* _Work to do_
**A.** List the everyday activities that the reflection about moving to Denver, given below, imagines doing as the only Asian American in the room.
**B.** Continue the reflection about moving to Denver, given below, from its last sentence.

* _Quoted text_
○ ○ ○ ○

I felt at home. And it felt so good.
But now, as my husband and I prepare to move to Denver next month, I’ve been sitting with a quiet fear. Denver’s Asian population is around 4%, compared to 36% here. I think about what it will be like to shop in stores, go to the gym, eat out, even attend church—and be the only Asian American in the room. I will go back to standing out. I’ll be more aware of my different-ness again. I admit I’m a little nervous.
What will I do without people like me around me? I certainly don’t want to backslide into insecurity. I hope my newfound confidence isn’t so fragile it cracks once my context changes. So, I’ve been searching for something more solid to stand on.
A Framework That Helps Me
I think the answer lies in a teaching I received from David Kim, who took over the Center for Faith & Work in New York from Tim Keller. He introduced me to a principle I’ve been turning over ever since: exilic discipleship.
It’s rooted in the experience of exile in Scripture—the Hebrews in Egypt, the Jewish people under Roman occupation. Exile happens when you are removed from your home and placed somewhere unfamiliar, somewhere whose customs contrast with everything you’ve known.
Christians are living in exile today. We are citizens of a heavenly Kingdom, away from our true home, living temporarily in an earthly one. Exilic discipleship calls us to proactively engage and serve the culture around us—while reserving our deepest allegiance to Christ.

○ ○ ○ ○

* _Given material_
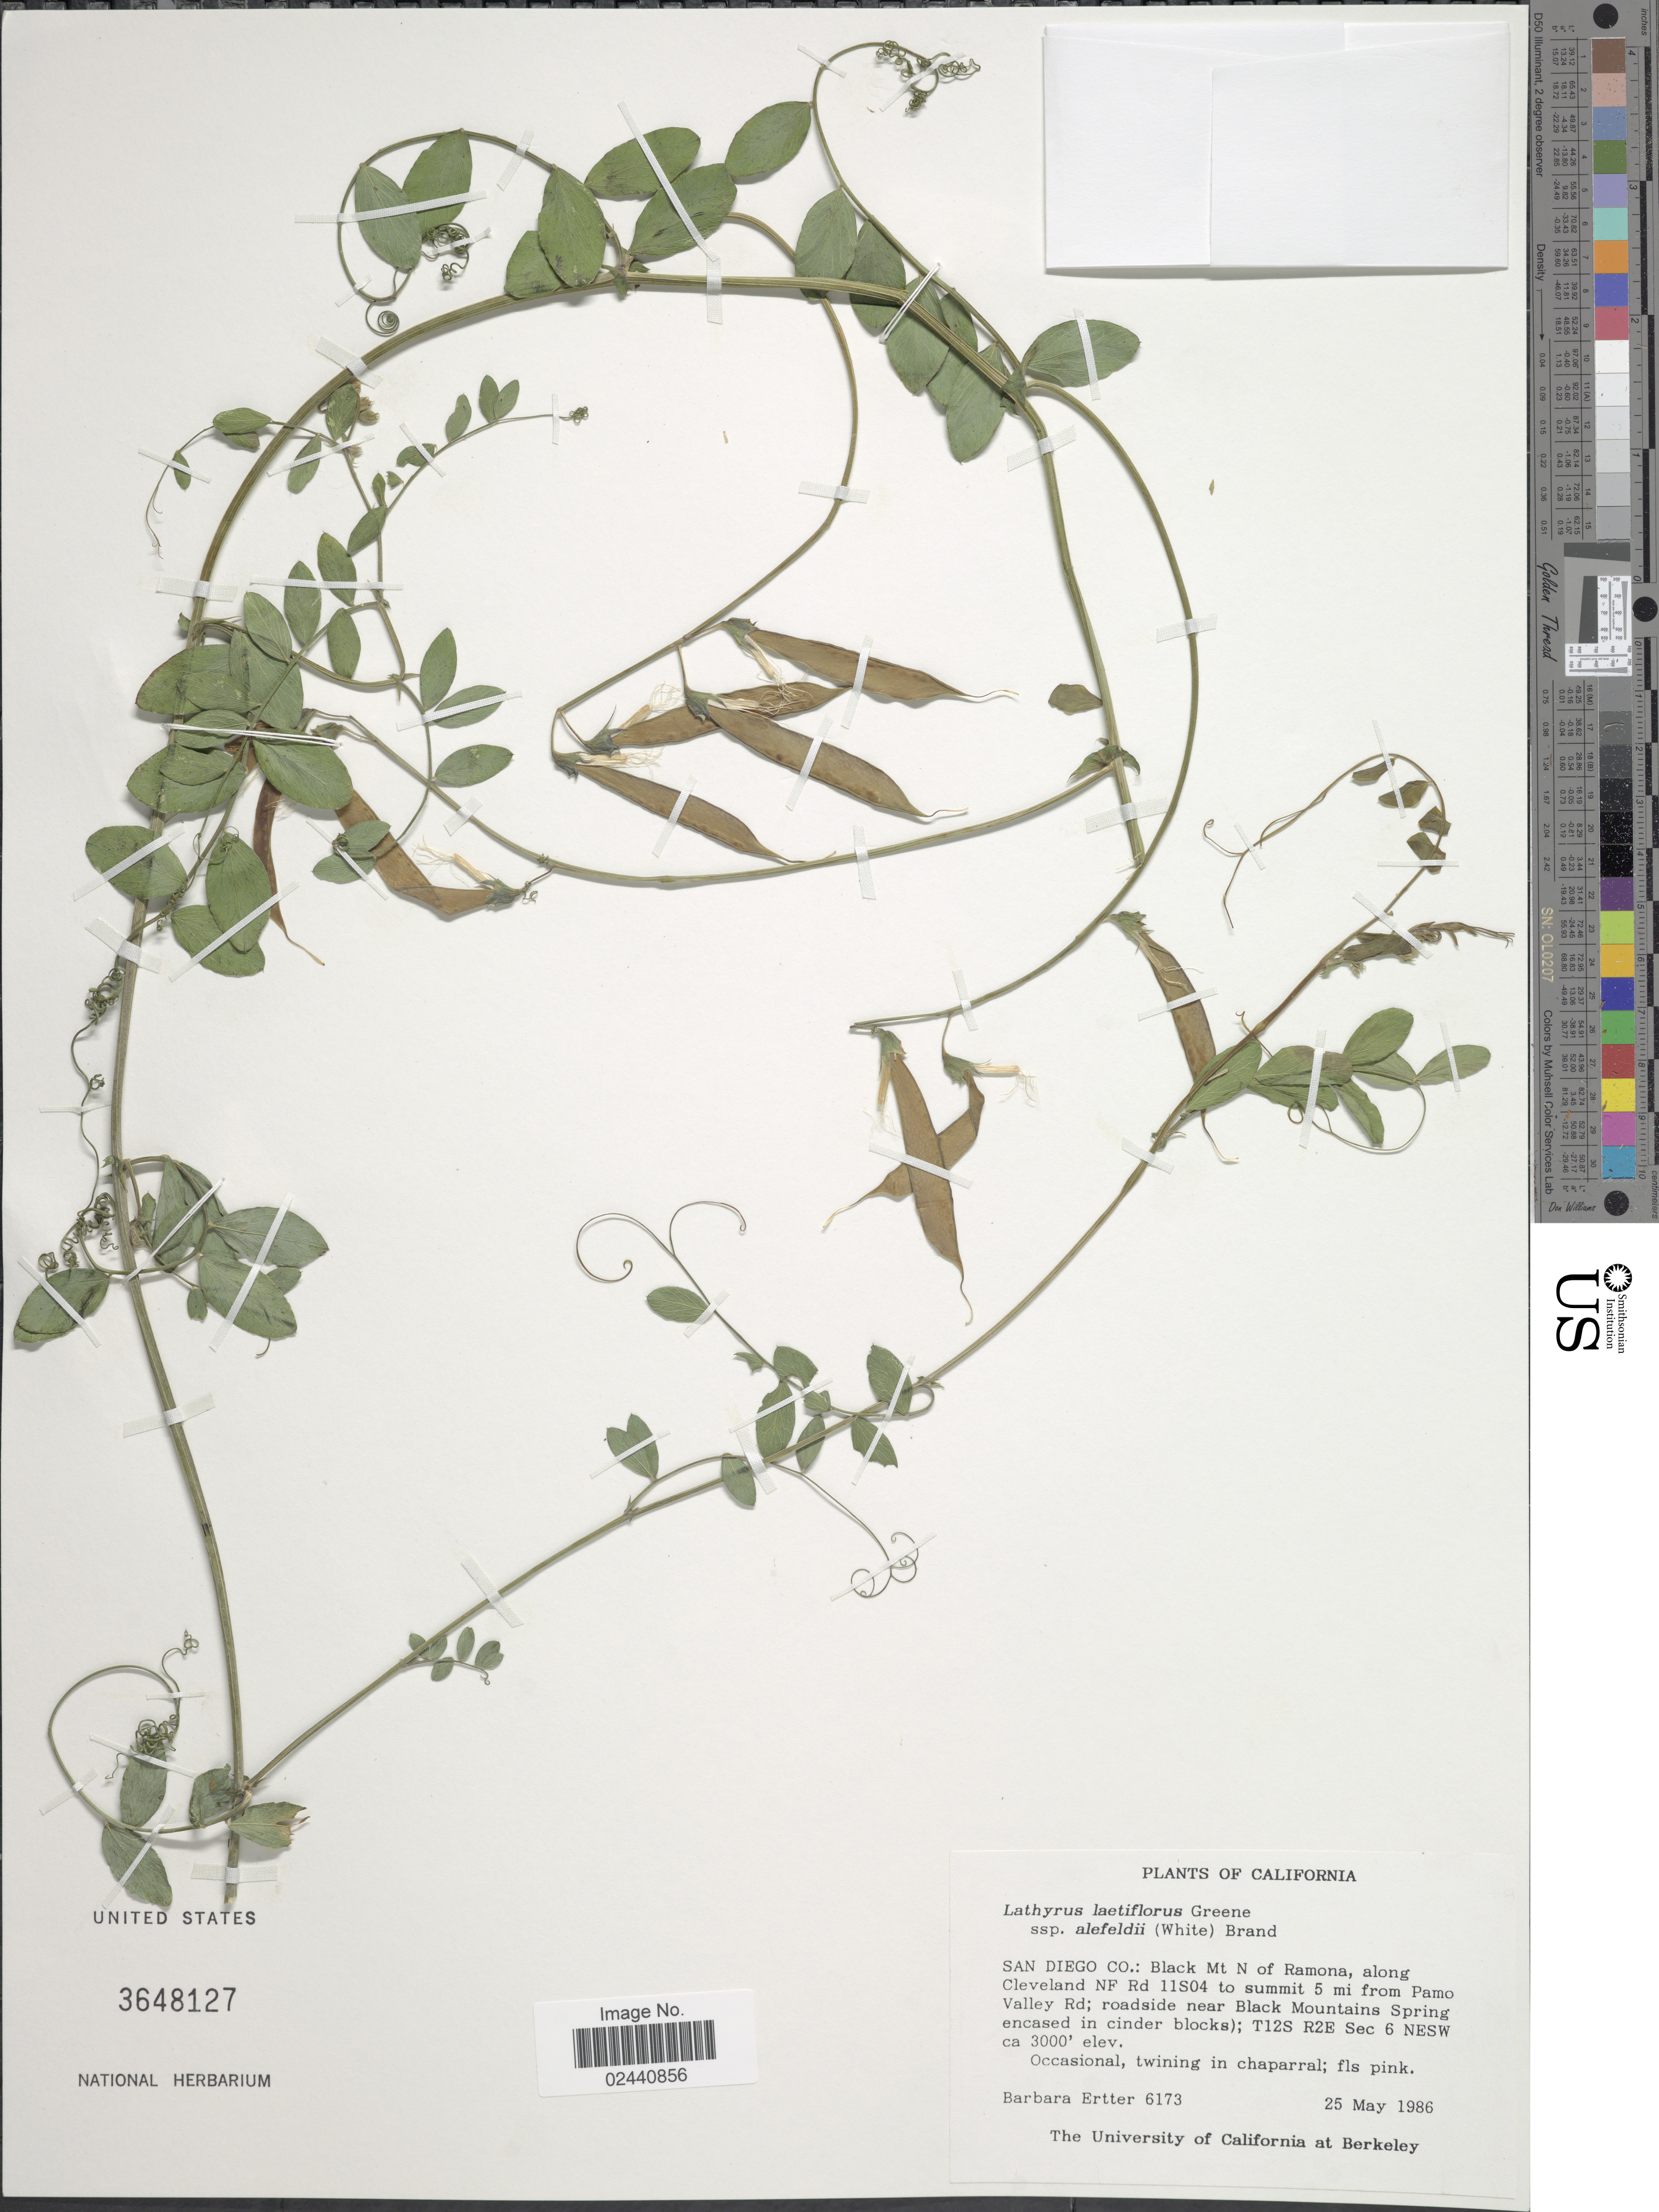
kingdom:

○ ○ ○ ○

* _Answers to the exercise_
**A.**
- Shopping in stores
- Going to the gym
- Eating out
- Attending church

**B.**
What I’ve come to see is that Asian Americans—like all who have descended from recent immigrants—live in a form of exile too.
I want to be careful here: using the word “exile” carries risk, and I don’t want to reinforce the perpetual foreigner trope that suggests the U.S. isn’t our home regardless of how many generations our families have been here. It is our home. We belong here. I’m also writing only from my own perspective as a second-generation Chinese American—I don’t presume to speak for the enormous diversity of Asian American experiences.
But what I have felt and observed is this: so many of the customs and values of our ethnic heritage contrast with the mainstream. And that contrast creates real tension.
Some of us resolve that tension by assimilating—adopting the dominant culture’s norms, trying to blend in. I know this posture well. As I’ve shared before, my parents prioritized assimilation—and as a result, I tried so hard to fit in that I ended up sacrificing what made me unique and losing a part of myself.
Others go the opposite direction and withdraw—staying within the safety of their own community, rarely venturing out. I understand the appeal. It offers belonging and protects against conformity. But it also means giving up whatever influence we might have on the broader culture.
A Third Way
Neither assimilation nor withdrawal feels like a faithful way forward. So, I’ve been searching for a third way, and I’ve found it in a word I keep coming back to: wholeness.
Wholeness means showing up as my full, true self—not code-switching between a more “American” version of me in one room and a more “Asian” version in another, but being consistently, honestly me.
It means grounding my identity not in racial or cultural categories but in what God says is true: I am His child, beloved, fearfully and wonderfully made (Psalm 139:14). My different-ness isn’t a liability—it’s a contribution to the one body we all make up together (1 Corinthians 12).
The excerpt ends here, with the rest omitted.